Belletristik

Herta Müller: Mensch ist ein großer Fasan auf der Welt

Herta Müller gehört zu den wenigen Autoren Osteuropas, die sich in der Bundesrepublik mit politischer Gegenwartsliteratur einen Namen machen konnten. Der Rotbuch-Verlag gab 2006 noch einmal ihr Buch „Der Mensch ist ein großer Fasan auf der Welt“ heraus. Obwohl es bereits vor der Wende (1986)erschien, liest es sich 20 Jahre danach ebenso bedrängend wie zuvor. „Der Mensch ist ein großer Fasan auf der Welt“ zitiert ein rumänisches Sprichwort, das für die Unbeholfenheit des Menschen steht. Eine Erfahrung, die jeder von uns gemacht hat, die aber in Herta Müllers Kontext eine lebensbedrohlich bedrückende Dimension annimmt. Der deutschstämmige Windisch, aus einem kleinen rumänischen Dorf, hat einen Ausreiseantrag gestellt. Von dieser Perspektive wird das Geschehen im Dorf um ihn beleuchtet. Das beginnt damit, dass andere vor ihm einen Ausreiseantrag stellten und Nachrichten über ihre Situation nach Rumänien sickern. Das führt darüber, dass der Antrag nicht für sich steht, sondern die Ausreisewilligen gepresst werden, Ernte und Besitz abzuliefern oder sogar die Tochter an die Miliz vermitteln, ohne zu wissen, ob die eingeforderten „Gaben“ die Bearbeitung des Antrags garantieren. Windisch erlebt wie der Kürschner, der den Antrag nach ihm stellt, lange vor ihm ausreist und setzt sich mit dem Nachtwächter auseinander, der weder in der kargen Heimat noch im reichen Deutschland an eine Perspektive glaubt.

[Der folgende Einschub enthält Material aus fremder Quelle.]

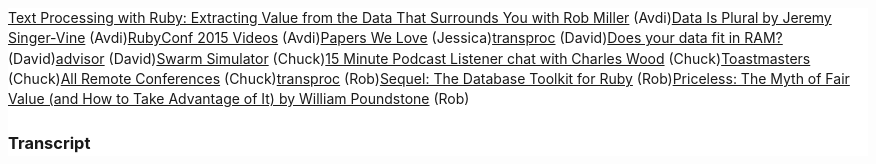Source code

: [Text Processing with Ruby: Extracting Value from the Data That Surrounds You with Rob Miller](https://pragprog.com/book/rmtpruby/text-processi) (Avdi)[Data Is Plural by Jeremy Singer-Vine](https://tinyletter.com/data-is-plural) (Avdi)[RubyConf 2015 Videos](https://www.youtube.com/playlist?list=PLE7tQUdRKcyYqT3LHMg4iH270kfyENCpp) (Avdi)[Papers We Love](http://paperswelove.org) (Jessica)[transproc](https://github.com/solnic/transproc) (David)[Does your data fit in RAM?](http://yourdatafitsinram.com/) (David)[advisor](https://github.com/rranelli/advisor) (David)[Swarm Simulator](https://swarmsim.github.io) (Chuck)[15 Minute Podcast Listener chat with Charles Wood](http://rubyrogues.com/15minutes) (Chuck)[Toastmasters](https://www.toastmasters.org/) (Chuck)[All Remote Conferences](https://allremoteconfs.com/) (Chuck)[transproc](https://github.com/solnic/transproc)&nbsp;(Rob)[Sequel: The Database Toolkit for Ruby](http://sequel.jeremyevans.net/)&nbsp;(Rob)[Priceless: The Myth of Fair Value (and How to Take Advantage of It) by William Poundstone](http://www.amazon.com/gp/product/0809078813/ref=as_li_qf_sp_asin_il_tl?ie=UTF8&camp=1789&creative=9325&creativeASIN=0809078813&linkCode=as2&tag=devchattv-20&linkId=YA6PADPIOOCIQUSN) (Rob)

### Transcript
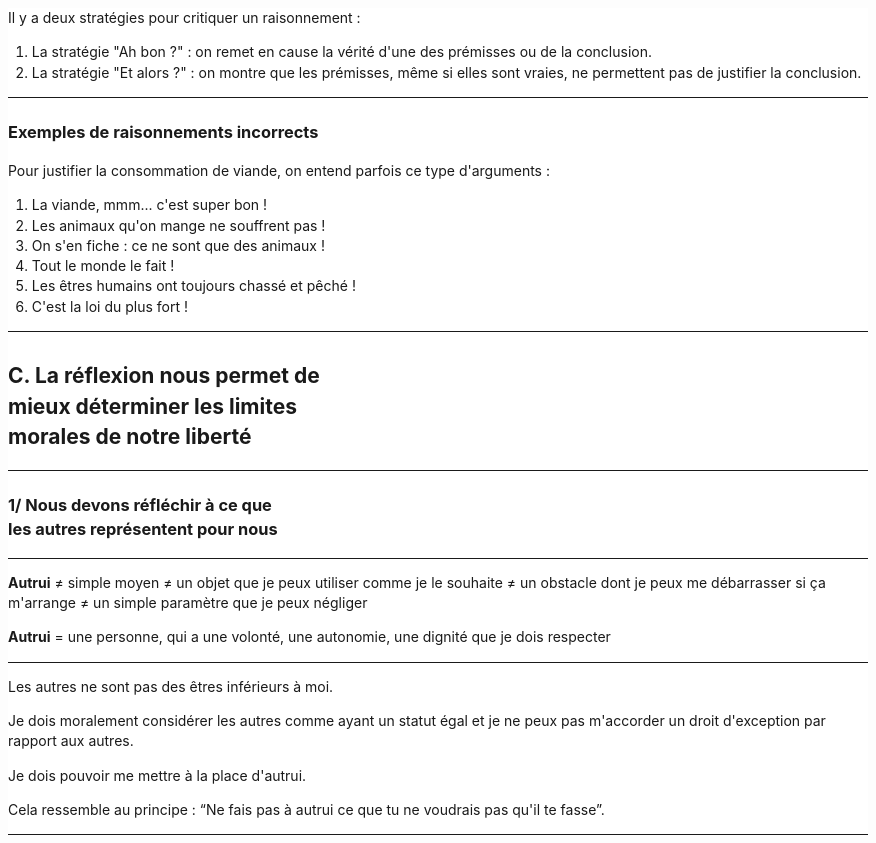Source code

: Il y a deux stratégies pour critiquer un raisonnement :
1) La stratégie "Ah bon ?" : on remet en cause la vérité d'une des prémisses ou de la conclusion.
2) La stratégie "Et alors ?" : on montre que les prémisses, même si elles sont vraies, ne permettent pas de justifier la conclusion.



---

### Exemples de raisonnements incorrects

Pour justifier la consommation de viande, on entend parfois ce type d'arguments :

1) La viande, mmm... c'est super bon !
2) Les animaux qu'on mange ne souffrent pas !
3) On s'en fiche : ce ne sont que des animaux !
4) Tout le monde le fait !
5) Les êtres humains ont toujours chassé et pêché !
6) C'est la loi du plus fort !

---

## C. La réflexion nous permet de<br>mieux déterminer les limites<br> morales de notre liberté 


---

### 1/ Nous devons réfléchir à ce que <br>les autres représentent pour nous


---

**Autrui**
≠ simple moyen
<span data-marpit-fragment="1">≠ un objet que je peux utiliser comme je le souhaite</span>
<span data-marpit-fragment="2">≠ un obstacle dont je peux me débarrasser si ça m'arrange</span>
<span data-marpit-fragment="3">≠ un simple paramètre que je peux négliger</span>

<span data-marpit-fragment="4">**Autrui**
= une personne, qui a une volonté, une autonomie, une dignité que je dois respecter</span>

---

Les autres ne sont pas des êtres inférieurs à moi.

<span data-marpit-fragment="1">Je dois moralement considérer les autres comme ayant un statut égal et je ne peux pas m'accorder un droit d'exception par rapport aux autres.</span>

<span data-marpit-fragment="2">Je dois pouvoir me mettre à la place d'autrui.</span>

<span data-marpit-fragment="3">Cela ressemble au principe : “Ne fais pas à autrui ce que tu ne voudrais pas qu'il te fasse”.</span>


---
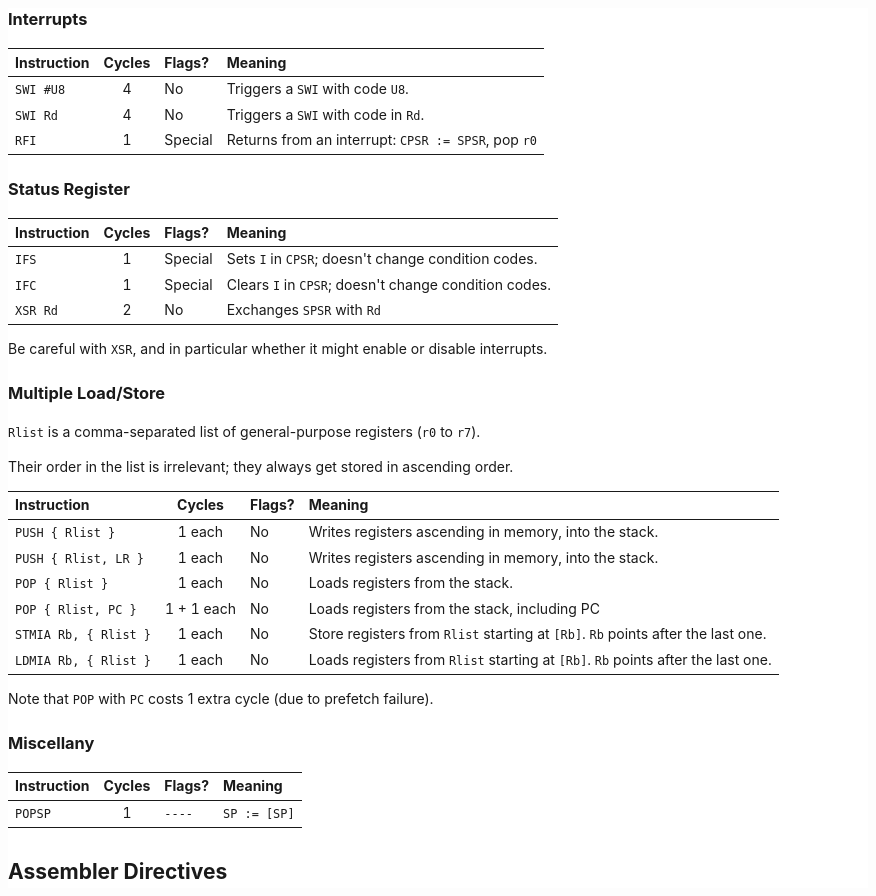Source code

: 
### Interrupts

| Instruction | Cycles | Flags?  | Meaning                                             |
| :---        | :---:  | :---    | :---                                                |
| `SWI #U8`   | 4      | No      | Triggers a `SWI` with code `U8`.                    |
| `SWI Rd`    | 4      | No      | Triggers a `SWI` with code in `Rd`.                 |
| `RFI`       | 1      | Special | Returns from an interrupt: `CPSR := SPSR`, pop `r0` |

### Status Register

| Instruction | Cycles | Flags? | Meaning |
| :--- | :---: | :--- | :--- |
| `IFS` | 1 | Special | Sets `I` in `CPSR`; doesn't change condition codes. |
| `IFC` | 1 | Special | Clears `I` in `CPSR`; doesn't change condition codes. |
| `XSR Rd` | 2 | No | Exchanges `SPSR` with `Rd` |

Be careful with `XSR`, and in particular whether it might enable or disable
interrupts.


### Multiple Load/Store

`Rlist` is a comma-separated list of general-purpose registers (`r0` to `r7`).

Their order in the list is irrelevant; they always get stored in ascending order.

| Instruction           | Cycles     | Flags? | Meaning                                                                          |
| :---                  | :---:      | :---   | :---                                                                             |
| `PUSH { Rlist }`      | 1 each     | No     | Writes registers ascending in memory, into the stack.                            |
| `PUSH { Rlist, LR }`  | 1 each     | No     | Writes registers ascending in memory, into the stack.                            |
| `POP { Rlist }`       | 1 each     | No     | Loads registers from the stack.                                                  |
| `POP { Rlist, PC }`   | 1 + 1 each | No     | Loads registers from the stack, including PC                                     |
| `STMIA Rb, { Rlist }` | 1 each     | No     | Store registers from `Rlist` starting at `[Rb]`. `Rb` points after the last one. |
| `LDMIA Rb, { Rlist }` | 1 each     | No     | Loads registers from `Rlist` starting at `[Rb]`. `Rb` points after the last one. |

Note that `POP` with `PC` costs 1 extra cycle (due to prefetch failure).


### Miscellany

| Instruction      | Cycles | Flags? | Meaning      |
| :---             | :---:  | :---   | :---         |
| `POPSP`          | 1      | `----` | `SP := [SP]` |

## Assembler Directives
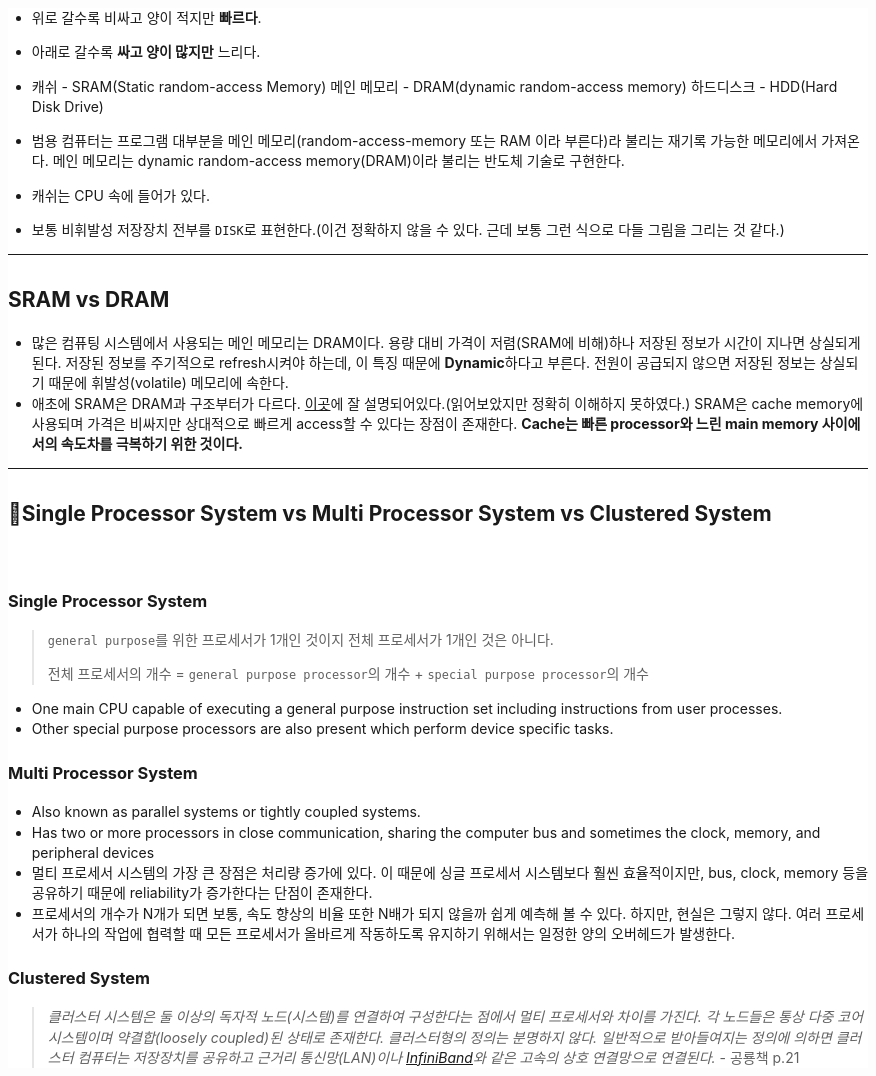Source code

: 

- 위로 갈수록 비싸고 양이 적지만 **빠르다**.
- 아래로 갈수록 **싸고 양이 많지만** 느리다.

- 캐쉬 - SRAM(Static random-access Memory)  메인 메모리 - DRAM(dynamic random-access memory)  하드디스크 - HDD(Hard Disk Drive)

- 범용 컴퓨터는 프로그램 대부분을 메인 메모리(random-access-memory 또는 RAM 이라 부른다)라 불리는 재기록 가능한 메모리에서 가져온다. 메인 메모리는 dynamic random-access memory(DRAM)이라 불리는 반도체 기술로 구현한다.
- 캐쉬는 CPU 속에 들어가 있다.
- 보통 비휘발성 저장장치 전부를 `DISK`로 표현한다.(이건 정확하지 않을 수 있다. 근데 보통 그런 식으로 다들 그림을 그리는 것 같다.)

---

## SRAM vs DRAM

- 많은 컴퓨팅 시스템에서 사용되는 메인 메모리는 DRAM이다. 용량 대비 가격이 저렴(SRAM에 비해)하나 저장된 정보가 시간이 지나면 상실되게 된다. 저장된 정보를 주기적으로 refresh시켜야 하는데, 이 특징 때문에 **Dynamic**하다고 부른다. 전원이 공급되지 않으면 저장된 정보는 상실되기 때문에 휘발성(volatile) 메모리에 속한다.
- 애초에 SRAM은 DRAM과 구조부터가 다르다. [이곳](https://m.blog.naver.com/PostView.nhn?blogId=laonple&logNo=220923427487&proxyReferer=https:%2F%2Fwww.google.com%2F)에 잘 설명되어있다.(읽어보았지만 정확히 이해하지 못하였다.) SRAM은 cache memory에 사용되며 가격은 비싸지만 상대적으로 빠르게 access할 수 있다는 장점이 존재한다. **Cache는 빠른 processor와 느린 main memory 사이에서의 속도차를 극복하기 위한 것이다.**

---

## 🔴Single Processor System vs Multi Processor System vs Clustered System

<br/>

### Single Processor System

> `general purpose`를 위한 프로세서가 1개인 것이지 전체 프로세서가 1개인 것은 아니다. 
>
> 전체 프로세서의 개수 = `general purpose processor`의 개수 + `special purpose processor`의 개수

- One main CPU capable of executing a general purpose instruction set including instructions from user processes.
- Other special purpose processors are also present which perform device specific tasks.

### Multi Processor System

- Also known as parallel systems or tightly coupled systems.
- Has two or more processors in close communication, sharing the computer bus and sometimes the clock, memory, and peripheral devices
- 멀티 프로세서 시스템의 가장 큰 장점은 처리량 증가에 있다. 이 때문에 싱글 프로세서 시스템보다 훨씬 효율적이지만, bus, clock, memory 등을 공유하기 때문에 reliability가 증가한다는 단점이 존재한다.
- 프로세서의 개수가 N개가 되면 보통, 속도 향상의 비율 또한 N배가 되지 않을까 쉽게 예측해 볼 수 있다. 하지만, 현실은 그렇지 않다. 여러 프로세서가 하나의 작업에 협력할 때 모든 프로세서가 올바르게 작동하도록 유지하기 위해서는 일정한 양의 오버헤드가 발생한다. 

### Clustered System

> *클러스터 시스템은 둘 이상의 독자적 노드(시스템)를 연결하여 구성한다는 점에서 멀티 프로세서와 차이를 가진다. 각 노드들은 통상 다중 코어 시스템이며 약결합(loosely coupled)된 상태로 존재한다. 클러스터형의 정의는 분명하지 않다. 일반적으로 받아들여지는 정의에 의하면 클러스터 컴퓨터는 저장장치를 공유하고 근거리 통신망(LAN)이나 [InfiniBand](https://ko.wikipedia.org/wiki/%EC%9D%B8%ED%94%BC%EB%8B%88%EB%B0%B4%EB%93%9C)와 같은 고속의 상호 연결망으로 연결된다.* - 공룡책 p.21

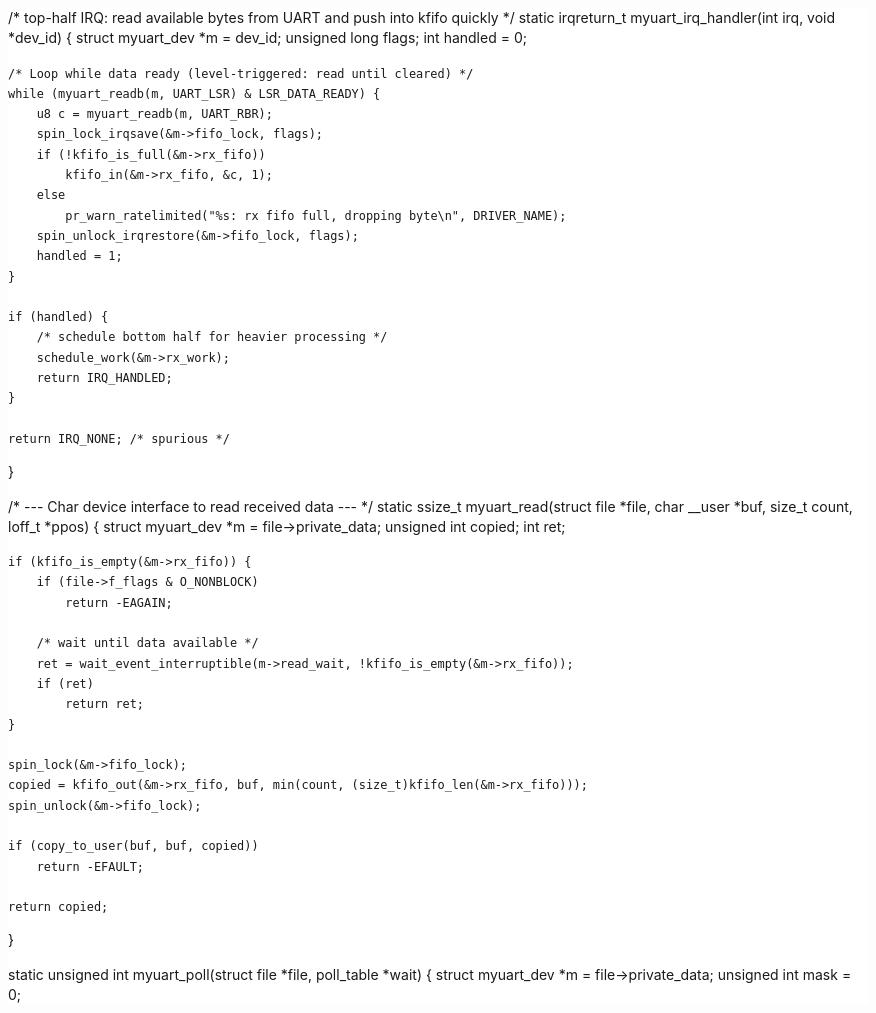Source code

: /* top-half IRQ: read available bytes from UART and push into kfifo quickly */
static irqreturn_t myuart_irq_handler(int irq, void *dev_id)
{
    struct myuart_dev *m = dev_id;
    unsigned long flags;
    int handled = 0;

    /* Loop while data ready (level-triggered: read until cleared) */
    while (myuart_readb(m, UART_LSR) & LSR_DATA_READY) {
        u8 c = myuart_readb(m, UART_RBR);
        spin_lock_irqsave(&m->fifo_lock, flags);
        if (!kfifo_is_full(&m->rx_fifo))
            kfifo_in(&m->rx_fifo, &c, 1);
        else
            pr_warn_ratelimited("%s: rx fifo full, dropping byte\n", DRIVER_NAME);
        spin_unlock_irqrestore(&m->fifo_lock, flags);
        handled = 1;
    }

    if (handled) {
        /* schedule bottom half for heavier processing */
        schedule_work(&m->rx_work);
        return IRQ_HANDLED;
    }

    return IRQ_NONE; /* spurious */
}

/* --- Char device interface to read received data --- */
static ssize_t myuart_read(struct file *file, char __user *buf, size_t count, loff_t *ppos)
{
    struct myuart_dev *m = file->private_data;
    unsigned int copied;
    int ret;

    if (kfifo_is_empty(&m->rx_fifo)) {
        if (file->f_flags & O_NONBLOCK)
            return -EAGAIN;

        /* wait until data available */
        ret = wait_event_interruptible(m->read_wait, !kfifo_is_empty(&m->rx_fifo));
        if (ret)
            return ret;
    }

    spin_lock(&m->fifo_lock);
    copied = kfifo_out(&m->rx_fifo, buf, min(count, (size_t)kfifo_len(&m->rx_fifo)));
    spin_unlock(&m->fifo_lock);

    if (copy_to_user(buf, buf, copied))
        return -EFAULT;

    return copied;
}

static unsigned int myuart_poll(struct file *file, poll_table *wait)
{
    struct myuart_dev *m = file->private_data;
    unsigned int mask = 0;
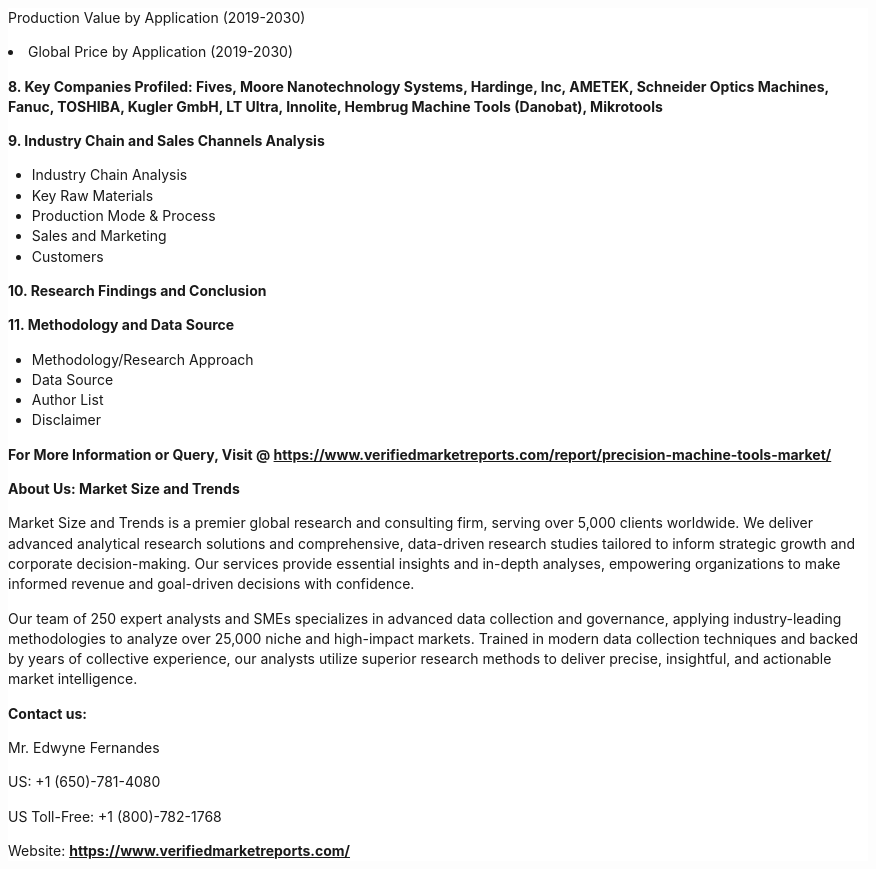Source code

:Production Value by Application (2019-2030)</li><li>Global Price by Application (2019-2030)</li></ul><p><strong>8. Key Companies Profiled: Fives, Moore Nanotechnology Systems, Hardinge, Inc, AMETEK, Schneider Optics Machines, Fanuc, TOSHIBA, Kugler GmbH, LT Ultra, Innolite, Hembrug Machine Tools (Danobat), Mikrotools</strong></p><p><strong>9. Industry Chain and Sales Channels Analysis</strong></p><ul><li>Industry Chain Analysis</li><li>Key Raw Materials</li><li>Production Mode &amp; Process</li><li>Sales and Marketing</li><li>Customers</li></ul><p><strong>10. Research Findings and Conclusion</strong></p><p><strong>11. Methodology and Data Source</strong></p><ul><li>Methodology/Research Approach</li><li>Data Source</li><li>Author List</li><li>Disclaimer</li></ul></p><p><strong>For More Information or Query, Visit @ <a href="https://www.verifiedmarketreports.com/report/precision-machine-tools-market/">https://www.verifiedmarketreports.com/report/precision-machine-tools-market/</a></strong></p><p><strong>About Us: Market Size and Trends</strong></p><p>Market Size and Trends is a premier global research and consulting firm, serving over 5,000 clients worldwide. We deliver advanced analytical research solutions and comprehensive, data-driven research studies tailored to inform strategic growth and corporate decision-making. Our services provide essential insights and in-depth analyses, empowering organizations to make informed revenue and goal-driven decisions with confidence.</p><p>Our team of 250 expert analysts and SMEs specializes in advanced data collection and governance, applying industry-leading methodologies to analyze over 25,000 niche and high-impact markets. Trained in modern data collection techniques and backed by years of collective experience, our analysts utilize superior research methods to deliver precise, insightful, and actionable market intelligence.</p><p><strong>Contact us:</strong></p><p>Mr. Edwyne Fernandes</p><p>US: +1 (650)-781-4080</p><p>US Toll-Free: +1 (800)-782-1768</p><p>Website: <strong><a href="https://www.verifiedmarketreports.com/">https://www.verifiedmarketreports.com/</a></strong></p>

Herta Müllers Buch ist voll von schmerzlichem Abschied. Ein Abschied, der zugleich die schärfste Anklage darstellt; ein Abschied, der immer aufs Neue beginnt und nie endet. Ja, selbst noch nachdem die Menschen einen Ausreiseantrag gestellt haben, geht es ihnen um Gerechtigkeit.

Müllers poetische Stärke liegt in den kurzen Blicken, die sie auf die Situation wirft und mit denen sie, wie man herkömmlich sagt, Land und Leute charakterisiert. Nur dass diese Charakteristik mehr Bitterkeit enthält als bei uns üblich. Dass sie tief in das von der Natur geprägte bäuerliche Leben schaut und es an die Politik koppelt. Sie spürt der Bitterkeit im Aberglauben nach und wirft sie in die Dialoge der Personen.